Un deuxième élément de distorsion explose le premier rythme du récit : un livre tombe du rayon supérieur de la bibliothèque de l’ancien locataire « par on ne sait quel cataclysme secret ». Or cet événement fortuit (ou pas ?) le plonge en apnée dans le rêve, le passé : il revit une journée énigmatique et effrayante de son enfance, associée à son début d’amitié avec Hippolyte, des allures de patchwork freudien où déambulent diverses personnes. Et ne voilà-t-il pas que lesdites connaissances, dans le temps premier/actuel, du récit se mettent à disparaître, victimes d’un abominable assassin ?

Le commissaire de police Sanders enquête, Théodule sombre, le grand nocturne, échappé des pages du livre rouge, entame ses interactions :

La chose innommable fut sur lui, l’étouffant, l’écrasant, lui soufflant à la figure un effroyable relent de tombe. (…) le mystérieux brouillard recula et s’enfuit en traînées fuligineuses au long des pinceaux lunaires. 

Qui est-il ? Que veut-il ? Que dissimule la relation entre Théodule et Hippolyte ?

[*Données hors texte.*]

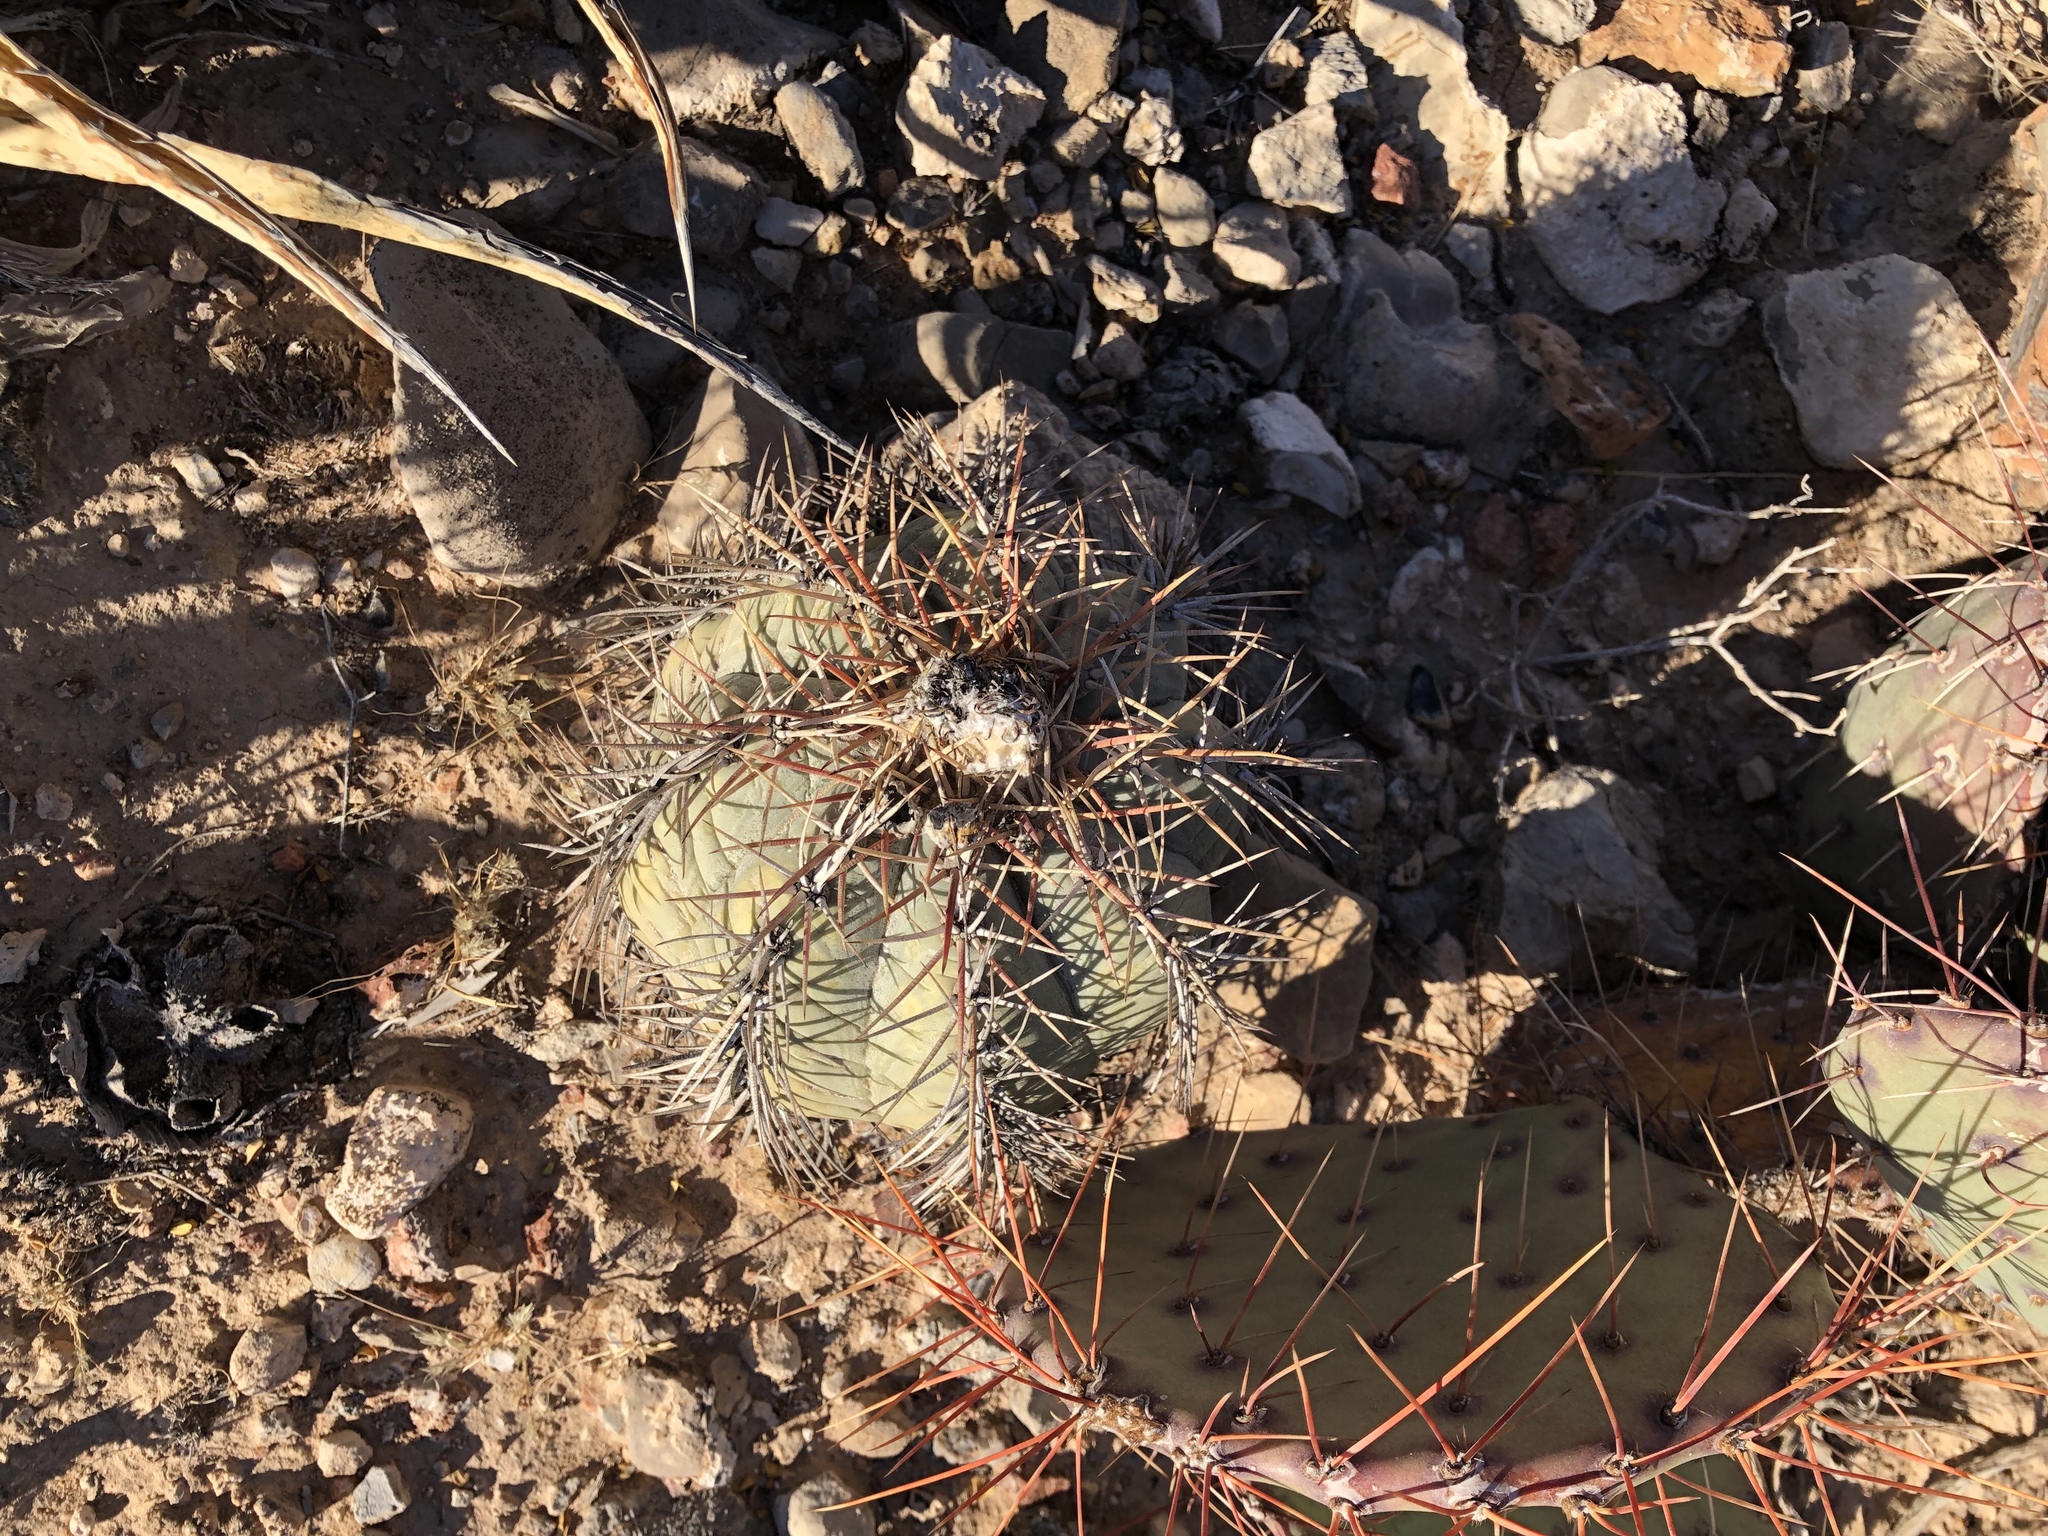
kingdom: Plantae
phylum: Tracheophyta
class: Magnoliopsida
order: Caryophyllales
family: Cactaceae
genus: Echinocactus
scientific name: Echinocactus horizonthalonius
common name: Devilshead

Il y a du Bruges-la-Morte dans cette quête mortifère où le passé interdit le présent, éradique l’avenir, dans cette atmosphère onirique et asphyxiante tout à la fois. Du Docteur Jekyll et du Mister Hyde aussi.

Après ce premier texte, haletant et envoûtant, Les sept châteaux du Roi de la Mer offrent moins de souffle. Une esquisse de grand récit, un suspense tranché net. Mais quelle atmosphère ! Par la grâce d’une écriture qui juxtapose passages finement ciselés, dialogues inventifs et tonalité très moderne :

Pan !
Ténèbres…
Un cri.
Des voix angoissées et pourtant furieuses.
Des allumettes grattées, de pauvres lueurs rousses aussitôt éteintes que nées.
Un bruit de fuite dans l’ombre.
Une fois de plus, le Phare Amusant est désert. 

Un idéal, qui me ramène inlassablement à ma lecture d’enfance, hallucinée, des aventures de Gordon Pym (Poe/Baudelaire).

Le fantôme dans la cale poursuit la même veine portuaire/maritime. Les embruns, le whisky, l’enfer des cales et l’appréhension du grand large génèrent d’atroces visions.

Quand le Christ marcha sur la mer, La scolopendre, La main de Goetz von Berlichingen, etc. Au fil des pages et des nouvelles, le Réel s’assimile à une matière trop meuble, perméable, que mille et un incidents peuvent perforer, précipitant les protagonistes (et les lecteurs) dans des mondes parallèles, des espace-temps où déferlent l’incompréhensible et la terreur.

On s’extasiera devant le Liminaire qui ouvre le deuxième recueil, Les cercles de l’épouvante. Une profession de foi de l’auteur Jean Ray, divinement exhalée :

J’ai tracé à la craie des cercles sur le mur d’en face. Ils sont vides et noirs, mais ne le resteront pas.
Ce sont de grands hublots ouverts sur un monde à naître encore. Les mondes qui naissent, comme ceux qui meurent, sont pleins d’épouvante.
Bientôt, dans chacune de ces fenêtres rondes va s’encadrer un visage tordu par l’angoisse de l’inconnu.
Ainsi naissent les histoires qu’on se raconte à soi-même, pour se rassasier de sa propre peur comme de sa propre chair. Et, après, on repasse aux autres les sanglants reliefs de ce festin barbare et divin.